Ammon News - (Al Jazeera) - Syria has agreed to allow UN investigators to visit three sites to investigate accusations of chemical weapons use during the country's two year civil war, the United Nations said.
The announcement on Wednesday came as President Bashar al-Assad forces launched an assault on Khan al-Asal, an Aleppo village that was recently captured by rebels and a site of an alleged chemical weapons attack.
"The Mission will travel to Syria as soon as possible to contemporaneously investigate three of the reported incidents, including Khan al-Asal," UN Secretary-General Ban Ki-moon's press office said in a statement.
UN spokesman Martin Nesirky said the green light for the investigation followed last week's visit to Damascus by UN disarmament chief Angela Kane and the head of the chemical weapons investigation team, Ake Sellstrom, and "the understanding reached with the government of Syria".
The government and rebels blame each other for a purported March 19 chemical attack on Khan al-Asal that killed at least 30 people.

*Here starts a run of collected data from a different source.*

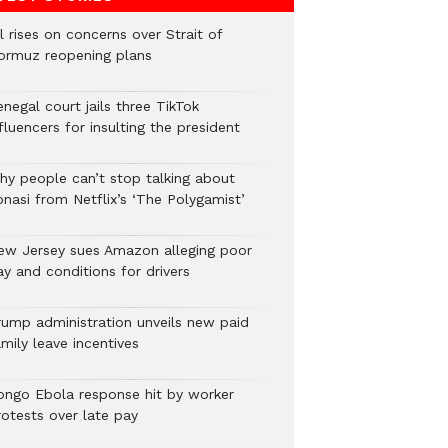
l rises on concerns over Strait of
ormuz reopening plans
negal court jails three TikTok
fluencers for insulting the president
hy people can’t stop talking about
onasi from Netflix’s ‘The Polygamist’
ew Jersey sues Amazon alleging poor
y and conditions for drivers​
rump administration unveils new paid
mily leave incentives
ongo Ebola response hit by worker
rotests over late pay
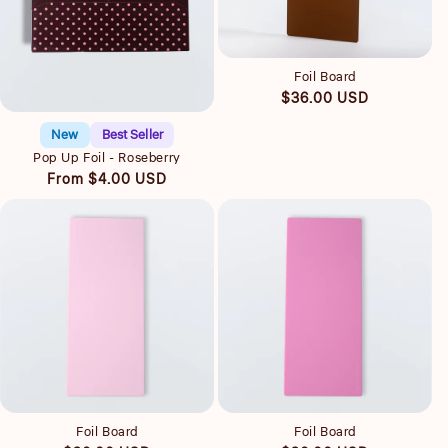
Quick view
Foil Board
Quick view
Regular
$36.00 USD
price
New
Best Seller
Pop Up Foil - Roseberry
Regular
From $4.00 USD
price
Quick view
Quick view
Foil Board
Foil Board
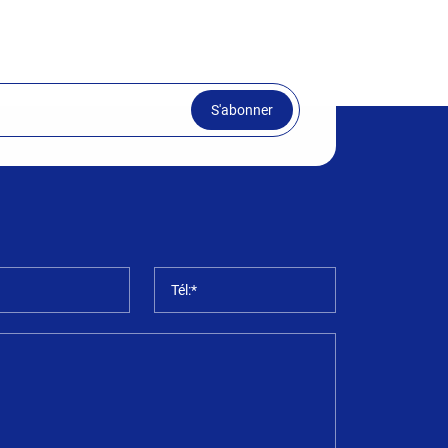
S'abonner
*
Tél:*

Nesirky did not give any details of the other two incidents to be investigated.
On Wednesday, regime troops attacked rebel positions outside Khan al-Assal, while fierce fighting erupted on the outskirts of the village, which the rebels seized on July 22, inflicting heavy losses on the army.
The army reportedly lost 150 soldiers over two days, 50 of them summarily executed after their capture, in an act condemned by the mainstream opposition leadership.
Regime advances
In the central city Homs, regime troops continued to bombard rebel-held neighbourhoods there.
Few days ago, Assad’s forces managed to take control of al-Khalidiyeh, a district in the city that had for more than a year been an opposition stronghold.
Fatih Hassoun, the Homs Front Commander in the Free Syrian Army, told Al Jazeera that the fighters retreated from the area as a result of the harsh conditions they lived in.
"The decrease in the numbers of fighters and the many injuries they suffered, in addition to the blockade which was chocking old Homs for more than a year, led to the retreat of our fighters," Hassoun said.
Hisham Jaber a retired Lebanese Army General told Al Jazeera he believed the fall of the central city in the hand of regime troops was inevitable.
"Homs the city I think it will be taken. The battle will be over within a few day, maybe one week or two weeks," he said.
"We have to remember that we have 8,000 civilians inside Old Homs. [Within the armed] opposition, there is lack of organisation, lack of cooperation and lack of centralisation."
The Syrian army has been pushing steadily north in recent weeks. With the help of Hezbollah fighters from Lebanon, it took full control of the city of Qusayr in June.